Los libros de Sergio Chejfec -sobre todo sus novelas- no contaban historias, se limitaban a apilar situaciones. Cada situación era una pieza literaria en sí misma, el pliegue tímido de una escena que abría desde su interior un espacio sideral. Félix, Samich, Delia, Baroni o Barroso (por mencionar a algunos de sus personajes, todos inofensivos y etéreos) eran seres varados en la mitad incierta de las acciones, figuras díscolas tocadas por el enigma de un hecho puro y delicadamente menor.
Lo menor era para él la forma misma de la literatura, un realismo transformado -como diría Luz Horne- que apuntaba a suprimir el eslabonamiento entre las acciones para darle lugar a eventos puros que se resistían a participar del capricho de la sucesión. En las páginas de sus libros, los eventos quedaban flotando. Eran dramas hondos y pudorosos que se vestían por discreción con los ropajes de un humorismo distante.
Había que entender sus chistes, aunque él los hacía para que, en caso de que no se entendieran, la lectora (el lector) se convirtieran en un público aún más real, capaz de restituirle con su sordera la esencia inútil de la literatura. En esto residía quizá todo su método: en despojar progresivamente a los hechos de una consciencia que los organizara.
El sueño incompleto de Chejfec era el de depositar en la literatura la posibilidad de que fueran directamente los hechos los que se pronunciaran, y por eso sus fraseos eran notables e inaprensibles, porque se desembarazaban de las reuniones que armaban las rutinas narrativas más inflexibles y visitadas.
Procediendo de este modo -literalmente “fuera de serie”-, dejaba vagando sus libros en una atmósfera enrarecida, un instante humano sumergido en el oleaje de un diálogo cómico entre los signos y las cosas. La literatura podía motivar estos diálogos, pero era una cotidianeidad casi invisible la que finalmente los unía.

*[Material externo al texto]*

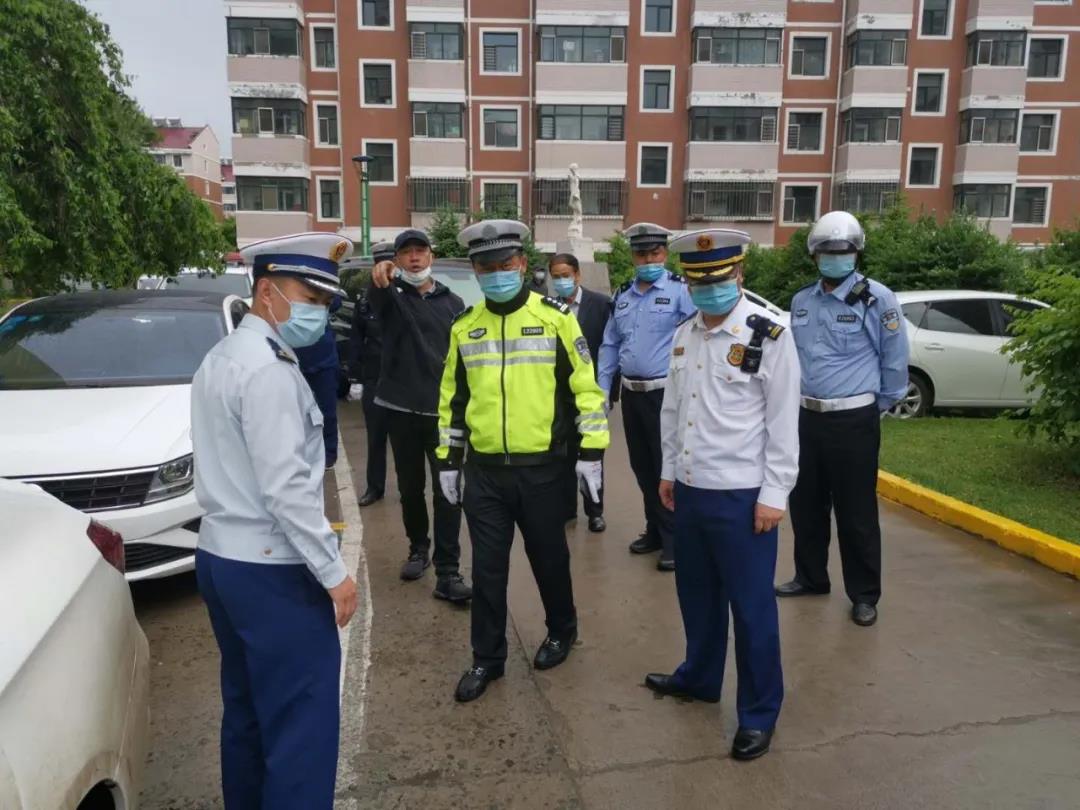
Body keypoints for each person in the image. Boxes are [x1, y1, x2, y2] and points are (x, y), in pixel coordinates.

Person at [190, 232, 359, 808]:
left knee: (247, 713)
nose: (318, 312)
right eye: (309, 298)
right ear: (267, 292)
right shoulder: (268, 371)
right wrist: (333, 572)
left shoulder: (223, 356)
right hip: (272, 569)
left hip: (221, 558)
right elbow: (286, 489)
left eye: (324, 302)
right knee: (300, 728)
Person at [435, 220, 609, 703]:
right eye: (485, 266)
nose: (496, 273)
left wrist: (592, 451)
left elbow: (586, 388)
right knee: (487, 569)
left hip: (543, 469)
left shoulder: (556, 318)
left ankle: (562, 630)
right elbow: (452, 398)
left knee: (549, 558)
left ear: (521, 264)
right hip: (486, 471)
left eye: (505, 264)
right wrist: (448, 458)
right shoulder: (465, 326)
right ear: (475, 270)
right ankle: (487, 658)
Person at [646, 228, 800, 762]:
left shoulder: (770, 333)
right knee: (697, 597)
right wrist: (669, 471)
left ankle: (758, 713)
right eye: (699, 282)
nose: (709, 289)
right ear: (687, 283)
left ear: (739, 274)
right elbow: (673, 410)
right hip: (691, 490)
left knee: (752, 610)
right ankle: (700, 677)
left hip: (743, 497)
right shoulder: (685, 334)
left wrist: (774, 494)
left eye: (719, 279)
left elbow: (783, 421)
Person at [775, 211, 909, 627]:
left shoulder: (877, 299)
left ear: (857, 252)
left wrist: (873, 407)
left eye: (844, 251)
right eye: (828, 251)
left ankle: (864, 594)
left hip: (853, 421)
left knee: (856, 513)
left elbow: (895, 360)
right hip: (806, 417)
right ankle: (811, 577)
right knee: (806, 505)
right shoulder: (802, 300)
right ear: (814, 255)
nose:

Ya en “Lenta biografía”, su primera novela, se percibía su refinado gusto por empujar la literatura hacia su extremo más impalpable y recóndito. Desde esa madriguera tan bien excavada, Chejfec se las arreglaba para hacerlo todo. No le importaba que libros escritos con estilos más eficaces o más probados lo pasaran por las autopistas a toda velocidad; él prefería estas escenas pequeñas y memorables que engordaban al borde de los caminos, pastando con la distinguida serenidad de los animales rumiantes.
Nunca existió un libro suyo que yo no haya leído; los tengo todos y los guardo con amor en un anaquel apartado de mi biblioteca. Crecí leyendo esos libros, los vuelvo a visitar una y otra vez y sé, hoy más que nunca, que siempre será así.
La última vez que nos vimos, me pidió que lo llevara a conocer el garito húmedo de una podóloga que me había servido como locación de una novela reciente. Después caminamos por la ciudad durante un par de horas y por suerte me acordé de contarle, mientras él reía sonrojado, que cuando yo era un estudiante de veinte años entraba a garitos como ese y preguntaba: disculpen, ¿tienen la última de Sergio Chejfec?